Here's a classic: twenty years of experience. That particular number irks me because it's used so often by people who are trying to sound impressive, when really they've been part-timing or hobbying for that twenty years. Which is cool to do, and extremely valuable time spent while learning your craft, but trying to make it sound like you've been doing something full time for twenty years seems to say one of several things. I'll mention two here:

A) You've been struggling to break through for twenty years and yet can't point to a single, specific, wow-worthy example of the fruits of your labors in your letter? Ouch.
B) You're seriously going to make me Google you instead of giving me something exact and definable so I can gauge your skills?

This person may be amazing. I can't say one way or another, and that's the problem. I feel like I'm being lied-at, even though the words may be true. I've had this happen to me before, quite recently*, actually. Most of us have. I would be far happier if, say, this person said that they've worked on this movie or that script or published in this magazine or through Cute Micro Press than try to sound all important about how they've been in the biz for twenty years.

My mood was not improved when I did Google this person and found some stuff that could have been easily included, and would have sounded a lot more appealing than the generic, hand-wavy references made in the letter. In fact, it wasn't a lot of accomplishment for twenty years. He did, however impress me with what he'd done. If I hadn't known it took him twenty years to do that, I might have said, kewl, this is nifty and worth exploring further. Instead, perhaps unfairly, I had the feeling that it wasn't a lot to show for the time expended.

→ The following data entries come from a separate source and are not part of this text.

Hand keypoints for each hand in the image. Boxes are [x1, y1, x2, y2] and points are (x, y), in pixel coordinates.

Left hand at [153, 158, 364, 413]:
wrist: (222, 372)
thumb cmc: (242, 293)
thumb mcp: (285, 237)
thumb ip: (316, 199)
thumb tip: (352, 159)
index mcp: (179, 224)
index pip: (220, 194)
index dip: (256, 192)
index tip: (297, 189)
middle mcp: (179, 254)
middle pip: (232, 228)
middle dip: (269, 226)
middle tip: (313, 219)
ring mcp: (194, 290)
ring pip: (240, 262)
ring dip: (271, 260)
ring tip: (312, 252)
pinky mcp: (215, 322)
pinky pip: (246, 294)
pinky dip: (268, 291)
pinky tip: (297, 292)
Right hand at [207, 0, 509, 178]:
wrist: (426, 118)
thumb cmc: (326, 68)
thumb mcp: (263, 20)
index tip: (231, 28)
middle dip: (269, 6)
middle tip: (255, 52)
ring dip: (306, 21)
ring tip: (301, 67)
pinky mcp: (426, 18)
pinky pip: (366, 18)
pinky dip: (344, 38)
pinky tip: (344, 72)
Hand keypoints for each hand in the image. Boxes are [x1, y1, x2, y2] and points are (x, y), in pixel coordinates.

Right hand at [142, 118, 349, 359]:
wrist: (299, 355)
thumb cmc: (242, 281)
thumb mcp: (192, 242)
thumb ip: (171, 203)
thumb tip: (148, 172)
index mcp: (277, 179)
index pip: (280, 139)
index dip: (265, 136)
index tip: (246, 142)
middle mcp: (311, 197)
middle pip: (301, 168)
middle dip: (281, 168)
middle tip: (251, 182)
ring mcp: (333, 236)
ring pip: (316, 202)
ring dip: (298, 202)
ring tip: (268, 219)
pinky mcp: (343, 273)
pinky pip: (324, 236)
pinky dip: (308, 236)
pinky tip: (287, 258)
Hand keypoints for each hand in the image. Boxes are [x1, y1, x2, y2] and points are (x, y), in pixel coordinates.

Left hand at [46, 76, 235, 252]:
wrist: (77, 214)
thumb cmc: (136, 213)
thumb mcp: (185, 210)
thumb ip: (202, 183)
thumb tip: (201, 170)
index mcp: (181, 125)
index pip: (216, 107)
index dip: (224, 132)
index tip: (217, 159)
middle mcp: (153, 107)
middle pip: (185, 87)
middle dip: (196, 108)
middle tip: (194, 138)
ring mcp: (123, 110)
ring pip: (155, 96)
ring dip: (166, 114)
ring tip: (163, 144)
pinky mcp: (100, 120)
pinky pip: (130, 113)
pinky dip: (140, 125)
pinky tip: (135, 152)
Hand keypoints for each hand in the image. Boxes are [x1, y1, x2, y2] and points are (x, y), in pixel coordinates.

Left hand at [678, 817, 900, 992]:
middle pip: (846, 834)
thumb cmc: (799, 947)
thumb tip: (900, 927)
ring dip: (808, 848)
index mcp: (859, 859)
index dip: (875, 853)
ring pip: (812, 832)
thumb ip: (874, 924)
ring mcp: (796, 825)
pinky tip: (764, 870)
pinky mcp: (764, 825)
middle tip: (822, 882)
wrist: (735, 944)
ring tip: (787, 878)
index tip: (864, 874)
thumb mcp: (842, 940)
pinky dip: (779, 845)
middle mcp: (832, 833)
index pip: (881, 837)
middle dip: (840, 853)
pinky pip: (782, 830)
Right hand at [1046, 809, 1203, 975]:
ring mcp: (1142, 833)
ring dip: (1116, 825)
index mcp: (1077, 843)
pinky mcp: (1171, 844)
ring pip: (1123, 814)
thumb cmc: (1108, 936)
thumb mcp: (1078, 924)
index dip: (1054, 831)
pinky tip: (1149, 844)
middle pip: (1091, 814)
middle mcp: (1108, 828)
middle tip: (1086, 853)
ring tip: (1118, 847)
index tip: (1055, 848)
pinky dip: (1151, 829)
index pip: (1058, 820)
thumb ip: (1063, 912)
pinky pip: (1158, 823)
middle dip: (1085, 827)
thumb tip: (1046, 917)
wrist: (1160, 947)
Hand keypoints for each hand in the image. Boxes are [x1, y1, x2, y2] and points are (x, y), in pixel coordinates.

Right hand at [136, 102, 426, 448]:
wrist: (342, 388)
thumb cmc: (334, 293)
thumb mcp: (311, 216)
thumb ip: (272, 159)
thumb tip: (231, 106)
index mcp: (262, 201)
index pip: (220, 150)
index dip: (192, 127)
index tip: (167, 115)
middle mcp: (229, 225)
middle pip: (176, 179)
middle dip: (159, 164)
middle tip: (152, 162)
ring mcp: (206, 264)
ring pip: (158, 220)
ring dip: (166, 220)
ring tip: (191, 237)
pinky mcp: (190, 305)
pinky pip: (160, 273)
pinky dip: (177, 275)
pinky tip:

So please, dear persons trying to impress folks with your creds:

Time spans aren't as important as specifics. Look at Stephen King's cred list sometime on his books. For the man who seldom needs an introduction, there's a mention of number of total books so far and a couple of current ones. For someone who hasn't been writing prolifically and famously for that long, a couple of specifics are fine, or even none. Yes, I said none. If you're working on a novel, say you're working on a novel, not that you've been writing for twenty years. If you have written a novel based on your experiences at a Space Camp, that's awesome. I want to know more about the Space Camp and maybe other folks want to hear about it too! If you're writing a cover letter and this is your very first short story, let the short story speak for you and just write hey, I wrote this thing and I hope you like it. Thanks for your time. I did that on cover letters for years, and it works just fine. If you want to be a panelist at a convention, think about the things that people might want to hear about, and if you have something to offer, mention that. Say, that you worked for three weeks with script writers for a movie produced by Twentieth Century Fox ... that might not sound like much compared to twenty years of something if you look at it one way, but from where I sit, I don't feel like someone is trying to deceive me, and that's something specific and true that I can consider.

Besides, as much as you might want to be at a specific convention or sell at a specific time to a magazine or whatever, it's better to look at the long term than the immediate pay-off. Maybe you don't have quite enough going for you this time, or this specific story doesn't fit in with what the editor wants right now. Selling it harder isn't going to make it happen. Living well and working hard is going to help you achieve your goals. And as you achieve them, you won't have to write vague letters anymore. Maybe they'll even hunt down your email address to invite you to conventions and anthologies and all kinds of kewl stuff.

*I was trying to work with a guy on a design and during the hour-long conversation he kept bringing up the fact that he'd been working in the biz for fifteen or twenty years or whatever. All I could think was, how is this relevant to getting the job we have to do done right now?